REQUIRED ACTION:
All of the data below must be reproduced word for word, but without its images.

EXERCISE INPUT:
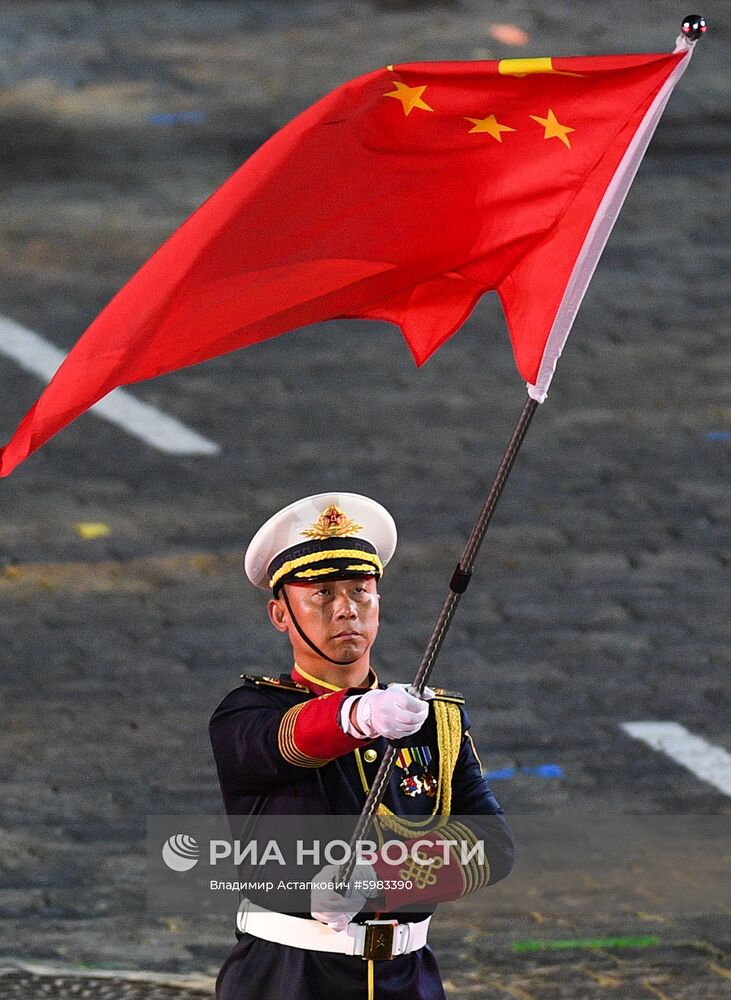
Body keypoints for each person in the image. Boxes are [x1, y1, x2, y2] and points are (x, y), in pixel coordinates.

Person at [210, 492, 514, 1000]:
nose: (346, 609)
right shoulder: (247, 714)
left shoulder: (434, 719)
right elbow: (290, 740)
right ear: (280, 614)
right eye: (322, 595)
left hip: (408, 979)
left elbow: (492, 846)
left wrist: (381, 876)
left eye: (360, 591)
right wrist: (359, 713)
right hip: (287, 979)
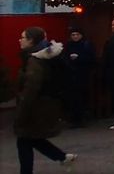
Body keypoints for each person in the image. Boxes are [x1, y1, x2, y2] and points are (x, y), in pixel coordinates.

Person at [15, 27, 77, 174]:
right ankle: (63, 157)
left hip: (36, 108)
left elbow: (31, 88)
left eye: (23, 37)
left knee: (24, 139)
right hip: (45, 106)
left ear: (31, 41)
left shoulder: (34, 60)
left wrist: (21, 113)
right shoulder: (43, 55)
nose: (20, 40)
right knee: (30, 139)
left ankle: (61, 158)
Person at [63, 26, 95, 127]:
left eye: (77, 34)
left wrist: (79, 58)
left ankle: (80, 119)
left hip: (82, 74)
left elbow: (91, 59)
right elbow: (64, 58)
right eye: (73, 35)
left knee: (80, 97)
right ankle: (73, 118)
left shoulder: (86, 45)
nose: (75, 36)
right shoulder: (68, 45)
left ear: (81, 35)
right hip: (71, 75)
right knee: (72, 97)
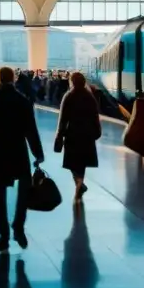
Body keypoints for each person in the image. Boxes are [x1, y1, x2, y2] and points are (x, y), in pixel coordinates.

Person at [0, 66, 45, 253]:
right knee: (23, 191)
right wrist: (38, 153)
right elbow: (31, 130)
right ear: (13, 79)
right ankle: (18, 226)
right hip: (18, 152)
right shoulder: (22, 101)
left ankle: (3, 235)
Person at [54, 72, 101, 202]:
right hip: (87, 134)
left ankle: (79, 184)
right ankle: (80, 183)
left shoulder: (68, 96)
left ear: (72, 82)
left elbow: (63, 119)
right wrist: (97, 131)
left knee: (73, 162)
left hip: (72, 134)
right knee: (82, 162)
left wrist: (59, 135)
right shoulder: (90, 97)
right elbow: (95, 116)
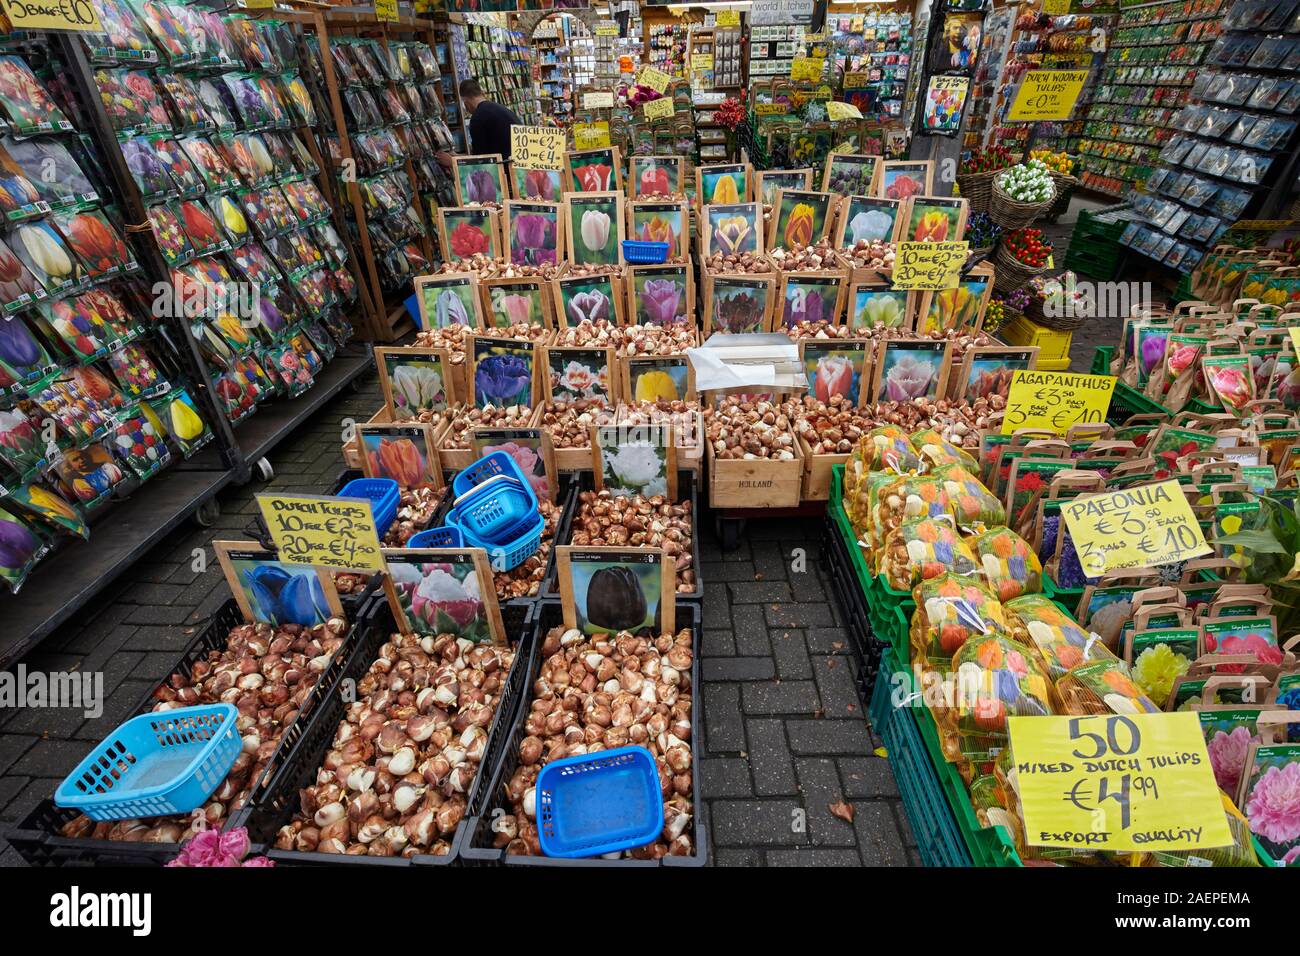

TASK ANSWER:
Body keypoints for each person in the image. Boxes are [x1, y1, x2, y2] and points are (x, y), in pixel coordinates.

Person at [210, 492, 514, 1000]:
nose: (346, 609)
right shoulder: (247, 714)
left shoulder: (434, 719)
right elbow: (290, 740)
right ear: (280, 614)
right eye: (322, 595)
left hip: (408, 979)
left elbow: (492, 846)
left wrist: (381, 876)
left eye: (360, 591)
right wrist: (359, 713)
right hip: (287, 979)
Body keypoints for each person in the image. Boxes are [x1, y1, x2, y2] and points are (x, y), in pixel coordinates.

Person at [15, 27, 77, 174]:
right ankle: (63, 157)
left hip: (36, 108)
left elbow: (31, 88)
left eye: (23, 37)
left knee: (24, 139)
right hip: (45, 106)
left ear: (31, 41)
left shoulder: (34, 60)
left wrist: (21, 113)
right shoulder: (43, 55)
nose: (20, 40)
right knee: (30, 139)
left ankle: (61, 158)
Person at [63, 26, 95, 127]:
left eye: (77, 34)
left wrist: (79, 58)
left ankle: (80, 119)
left hip: (82, 74)
left elbow: (91, 59)
right elbow: (64, 58)
right eye: (73, 35)
left knee: (80, 97)
right ankle: (73, 118)
left shoulder: (86, 45)
nose: (75, 36)
right shoulder: (68, 45)
left ear: (81, 35)
right hip: (71, 75)
right knee: (72, 97)
Body keypoints for each person in the image. Boxes are [x1, y1, x2, y2] and points are (x, y), in pixel coordinates.

Person at [0, 66, 45, 253]:
right knee: (23, 191)
right wrist: (38, 153)
right elbow: (31, 130)
right ear: (13, 79)
right ankle: (18, 226)
right hip: (18, 152)
right shoulder: (22, 101)
left ankle: (3, 235)
Person at [54, 72, 101, 202]:
right hip: (87, 134)
left ankle: (79, 184)
right ankle: (80, 183)
left shoulder: (68, 96)
left ear: (72, 82)
left elbow: (63, 119)
right wrist: (97, 131)
left knee: (73, 162)
left hip: (72, 134)
right knee: (82, 162)
left wrist: (59, 135)
right shoulder: (90, 97)
right elbow: (95, 116)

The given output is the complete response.